On the heels of revealing it would publicly list a portion of its management company, the MENA-focused firm has purchased distressed food producer Al-Musharraf for $19m.

Cairo-based Citadel Capital has made its first acquisition in Sudan via its portfolio company Rashidi El-Mizan (REM).

REM, which is part of Citadel’s Egyptian food and agribusiness platform Gozour, has purchased Sudanese food producer Al-Musharraf for $19 million. Al-Musharraf is one of Sudan’s largest producers of biscuits, flour and halawa – a sweet confection otherwise known as halva or helva.

Citadel characterised the Sudanese market as having consumption patterns similar to Egypt’s with a 40-million-strong consumer base. Food products sell at a 30 percent premium compared to the Egyptian market, the firm added in a statement.

Mohamed El-Rashidi, chief executive officer of Gozour foods, described Al-Musharraf as “one of Sudan’s oldest and most recognised brand names for halawa and biscuits.”

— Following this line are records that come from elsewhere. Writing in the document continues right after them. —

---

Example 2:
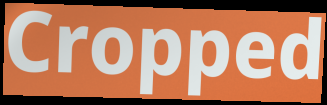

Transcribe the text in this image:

Cropped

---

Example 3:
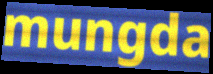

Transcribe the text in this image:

mungda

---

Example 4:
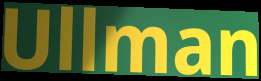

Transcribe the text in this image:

Ullman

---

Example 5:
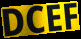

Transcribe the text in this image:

DCEF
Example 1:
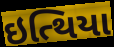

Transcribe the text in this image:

ઇત્થિયા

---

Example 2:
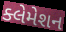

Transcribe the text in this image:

ક્લેમેશન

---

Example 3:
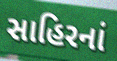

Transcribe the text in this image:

સાહિરનાં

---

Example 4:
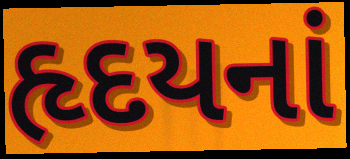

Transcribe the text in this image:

હૃદયનાં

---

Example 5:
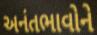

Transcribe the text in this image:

અનંતભાવોને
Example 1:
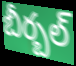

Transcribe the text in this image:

బీర్బల్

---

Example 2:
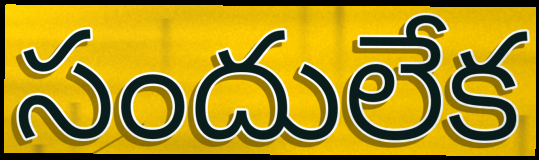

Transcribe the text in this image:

సందులేక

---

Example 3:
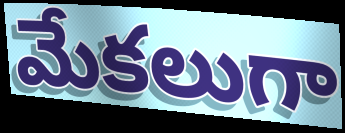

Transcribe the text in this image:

మేకలుగా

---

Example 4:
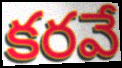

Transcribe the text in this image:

కరవే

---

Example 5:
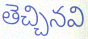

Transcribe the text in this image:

తెచ్చినవి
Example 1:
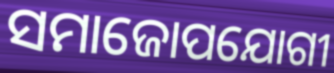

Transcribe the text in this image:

ସମାଜୋପଯୋଗୀ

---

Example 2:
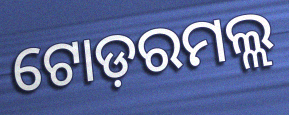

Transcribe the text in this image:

ଟୋଡ଼ରମଲ୍ଲ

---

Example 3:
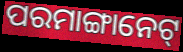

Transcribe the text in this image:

ପରମାଙ୍ଗାନେଟ୍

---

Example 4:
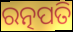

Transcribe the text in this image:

“Although Al Musharraf is a distressed investment,” he said, “we feel that we can turn things around with management, restructuring and targeted investments to upgrade production lines and increase capacity.”

Gozour is exploring additional regional expansion in Algeria, Ethiopia, Uganda and Kenya.

Citadel also added a further platform company to its portfolio with the acquisition of two Egyptian firms in the solid waste management business.

The Egyptian Company for Solid Waste Recycling (ECARU) and the Engineering Tasks Group (ENTAG) are managed as one firm and will be grouped under a single holding company to serve as a platform for further investment in the solid waste management sector.

Citadel managing director Marwan Elaraby described the sector as “under-developed” across the region, with a limited number of large companies operating and much of the region’s waste not being properly treated.

In addition to its offices in Cairo and Algiers, Citadel is also looking to establish locations in South Sudan and Ethiopia to access deal flow throughout East Africa.

Earlier this week the firm said it would list 12.5 percent of its shares on the Egyptian Stock Exchange. The main driver behind the listing, it said, is to allow it to raise equity capital easily in the future. It would also create “liquidity for existing financial investors in our firm at a time when that liquidity is becoming of greater importance than ever before”, said chairman and founder of Ahmed Heikal.